An unusually hot, dry Nova Scotia summer that exhausted many wells and exposed riverbeds for the first time in decades has started to give way to the clear, cool mornings of September and the renewed sense of purpose fall brings.
At our old place, July and August proved productive. All of the demolition and stripping out is done, new bathrooms are going in, and new kitchen windows and wide garden doors now take full advantage of the inlet view.
Greg is the workhorse; I am the purveyor of lunch and dispenser of ideas. Together, we have seen a full season through at the blue house with the red barn and it feels right. We have almost accepted the stubborn slope of the floors in some spots, and we have discovered that shiplap is an excellent foil for unforgiving walls.
The apple and pear trees so dense with blossoms in May produced an abundance of small and spotty fruit, nothing worth presenting in a pie or preserving in a mason jar (were we skilled in such arts). From one weekend to the next, every pitiful pear along with most of the fallen apples that dotted the yellowing grass have disappeared – an imperfect bounty for birds and deer.
Behind the barn, the squirrels have started stockpiling stubby pinecones, hundreds of them, with a seeming foreknowledge of a harsh winter ahead. One brazen squirrel has taken to chattering angrily at us from the barn’s rafters, as if to put us on notice that he intends to make it his own again soon.
As we soldier on into fall, this small patch of earth, its humble house and sturdy barn, offers to sustain us all.
Greg and I have a bad way of falling for old things. Anyone who has experienced the basement of our Halifax home knows it to be a reliquary of mismatched chairs, vintage scales, chrome barware, a 1977 Bally Eight Ball pinball machine (that works about half the time) and odds and sods to which one or the other of us has formed an attachment.
Shortly after we bought our first house, Greg spied a cool old pharmacy cabinet among an auction lot from a former military base hospital.

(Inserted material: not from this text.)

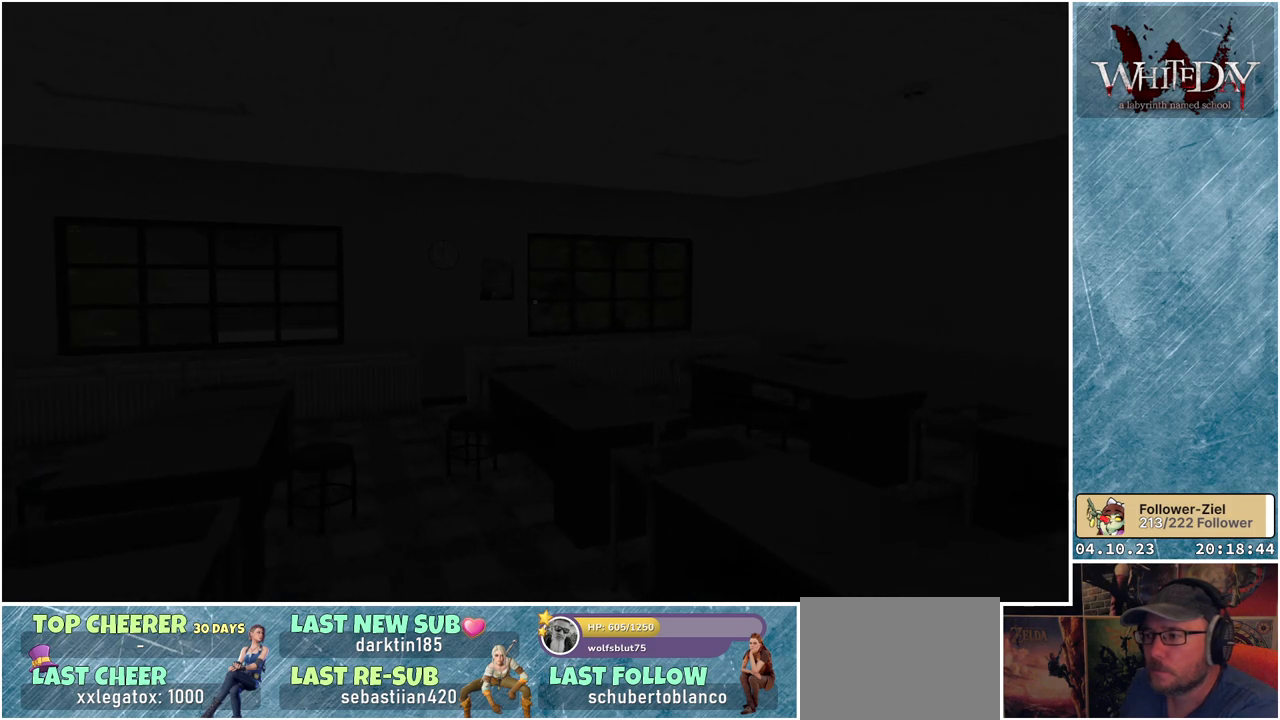
{"buttons": [], "left_stick": "up", "right_stick": "center", "events": [[50, "left_stick", "up"], [67, "right_stick", "center"]]}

His $150 bid scored us the white metal cabinet along with a pallet-load of gear that included an outmoded EKG machine, a blood gas analyser and an ophthalmologist’s chair.
The new property may well be the ultimate extension of many years spent rescuing dubious treasures from junk shops and flea markets. Or perhaps it is simply a place to keep them.
When we first saw the blue house it was sad and empty, the only signs of life a few groceries left behind in the pantry. The home’s previous contents were piled high in the barn, awaiting an auction that must have been terribly difficult for the former owner who had collected in staggering quantities.
The scale of her efforts aside, she was probably not so unlike us, imaging the possibilities of a different life in a little seaside house surrounded by totemic pieces of the past.
In the three months before we took possession of the place, Greg and I devoted an inordinate amount of time to searching out the items that would fill the house up again. Our criteria were twofold: character-rich and budget-friendly.
Among the first finds was a fat, round wooden gear cast, once used to shape foundry molds for molten metal. Greg had no sooner pictured it on the wall of the new living room than it was in the back of his pick-up. An oar with a leather-wrapped handle also met our loose criteria, as did a two-pronged fish fork of the sort Greg’s grandfather once used to unload cod from a Newfoundland fishing boat.